Several council members agreed, citing a concern that the council live up to its promises.

Councilmen Brad Collins and Dan Gase cautioned against tinkering with the draft budget so late in the year.

“We can’t start dismantling the budget at this point,” Collins said.

Gase called the proposed change “a knee-jerk reaction after all that planning to make us feel good.”

City Attorney Bill Bloor said the agreement with the society wasn’t a contract that would be breached but an arrangement that could be adjusted if the city lacked funds to fulfill it.

However, Kidd said, “They [the society] took that to the bank. It’s ethical that we live up to our agreements.

“When you sign a contract, that’s your word. That’s your honor.”

Whetham said, “I don’t see supporting this budget without the humane society’s receiving the full amount we had agreed to.

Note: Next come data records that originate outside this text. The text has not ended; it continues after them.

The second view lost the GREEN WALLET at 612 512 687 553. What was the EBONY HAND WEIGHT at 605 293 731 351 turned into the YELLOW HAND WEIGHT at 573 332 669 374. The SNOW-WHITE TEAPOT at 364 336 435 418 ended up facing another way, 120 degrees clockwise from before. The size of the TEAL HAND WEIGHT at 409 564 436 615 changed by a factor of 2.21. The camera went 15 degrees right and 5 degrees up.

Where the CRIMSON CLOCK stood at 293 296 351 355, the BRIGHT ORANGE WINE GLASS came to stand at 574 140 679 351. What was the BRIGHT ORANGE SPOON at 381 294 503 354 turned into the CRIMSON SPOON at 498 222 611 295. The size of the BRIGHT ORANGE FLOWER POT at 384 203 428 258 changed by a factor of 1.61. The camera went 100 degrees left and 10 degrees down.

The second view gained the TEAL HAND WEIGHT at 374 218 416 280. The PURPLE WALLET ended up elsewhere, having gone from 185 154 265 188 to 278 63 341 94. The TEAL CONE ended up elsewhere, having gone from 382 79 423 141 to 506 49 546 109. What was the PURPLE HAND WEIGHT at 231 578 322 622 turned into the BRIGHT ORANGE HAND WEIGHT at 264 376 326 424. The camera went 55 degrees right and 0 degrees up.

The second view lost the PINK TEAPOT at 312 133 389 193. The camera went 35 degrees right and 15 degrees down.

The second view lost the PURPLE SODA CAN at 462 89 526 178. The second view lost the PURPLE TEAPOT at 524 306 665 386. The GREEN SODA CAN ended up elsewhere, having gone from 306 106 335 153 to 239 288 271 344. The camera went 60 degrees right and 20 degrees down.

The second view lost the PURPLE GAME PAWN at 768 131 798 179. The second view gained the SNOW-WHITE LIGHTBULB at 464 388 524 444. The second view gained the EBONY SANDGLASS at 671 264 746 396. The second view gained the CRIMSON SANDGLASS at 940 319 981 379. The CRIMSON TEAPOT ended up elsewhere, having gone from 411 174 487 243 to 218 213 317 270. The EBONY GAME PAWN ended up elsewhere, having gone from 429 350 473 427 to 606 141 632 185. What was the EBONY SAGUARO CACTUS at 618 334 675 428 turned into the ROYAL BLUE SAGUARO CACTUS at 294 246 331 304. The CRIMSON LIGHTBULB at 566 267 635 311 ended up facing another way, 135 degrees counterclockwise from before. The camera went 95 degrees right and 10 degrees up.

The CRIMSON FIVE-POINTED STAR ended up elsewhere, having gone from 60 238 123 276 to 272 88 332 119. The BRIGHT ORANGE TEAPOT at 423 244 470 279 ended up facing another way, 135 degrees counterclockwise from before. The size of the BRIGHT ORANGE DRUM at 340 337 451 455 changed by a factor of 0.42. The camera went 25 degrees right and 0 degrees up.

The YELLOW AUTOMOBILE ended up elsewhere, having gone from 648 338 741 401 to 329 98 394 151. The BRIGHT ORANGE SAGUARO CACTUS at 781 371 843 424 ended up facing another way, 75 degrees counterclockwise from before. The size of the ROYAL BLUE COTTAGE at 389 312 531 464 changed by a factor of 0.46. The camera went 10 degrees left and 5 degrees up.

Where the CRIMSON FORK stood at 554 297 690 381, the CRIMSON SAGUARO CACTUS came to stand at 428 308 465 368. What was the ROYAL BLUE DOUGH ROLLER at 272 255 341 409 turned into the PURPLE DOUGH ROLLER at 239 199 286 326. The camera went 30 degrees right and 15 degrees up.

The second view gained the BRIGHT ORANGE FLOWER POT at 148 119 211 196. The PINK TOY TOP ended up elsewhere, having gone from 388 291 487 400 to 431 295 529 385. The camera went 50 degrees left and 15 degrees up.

“Are we going back on something that we’ve agreed to with all these groups?”

The Feiro Marine Life Center, United Way of Clallam County, Port Angeles Fine Arts Center and city youth and family recreation programs all would lose money from cuts that city administrators say are needed to balance the $109.7 million budget for 2016.

City officials faced a $940,000 shortfall in August, the majority of which consisted of $660,000 in lost electric tax revenue from Nippon Paper Industries USA, City Manager Dan McKeen said then.

Nippon consumed 60 percent of power citywide before shutting down one of two paper mill runs.

A public priority-setting process started almost a year ago and concluded in June.

Public safety was rated the top priority. The lowest priority was funding for outside agencies.

Mary Beth Wegener, humane society executive director, was delighted with the council’s actions Tuesday.

“We’re very encouraged and pleased that we were able to make a point that resonated with City Council,” she said Wednesday, “what we believe the city is obligated to do under their own city code.”

The humane society does not provide animal control within the city — a service the city eliminated 10 years ago — but furnishes sheltering services “to rehabilitate the animals that come into our care or reunite them with their owners.”

They include lost, stray, abandoned and abused dogs, cats and other domestic animals.

People testifying on the city budget filled council chambers to standing room only — except for avoiding the front row.

They included Betty Anderson of Port Angeles, who spoke of finding frozen kittens abandoned near her home.

One man who said he had adopted a dog from the society commented — as lights flickered during Tuesday’s power outages — “The way the weather has been, it would be pretty hard to be a lost dog.”

Sandra Miller of Port Angeles asked council members, “What [city] department do you want to take the next box of kitties or group of dangerous dogs?”

Miller drew laughter from council members and the audience when she said the city might consider funding the humane society with money it might pay to continue fluoridating city water.

The current cost of fluoridating water is $19,900 a year.

The council will discuss the fluoridation issue Dec. 15 after tabulating an advisory survey of water users and must decide by May 18 whether to continue fluoridation.

In other action Tuesday, the council approved a $55,172 change order in the Georgiana Street Sewer and Stormwater Improvements.

It was required when relocating the lines around Olympic Medical Center’s new medical office building encountered clayey soil that collapsed beside the new trench.

The increase was paid for with wastewater fund reserves, said Craig Fulton, city engineer.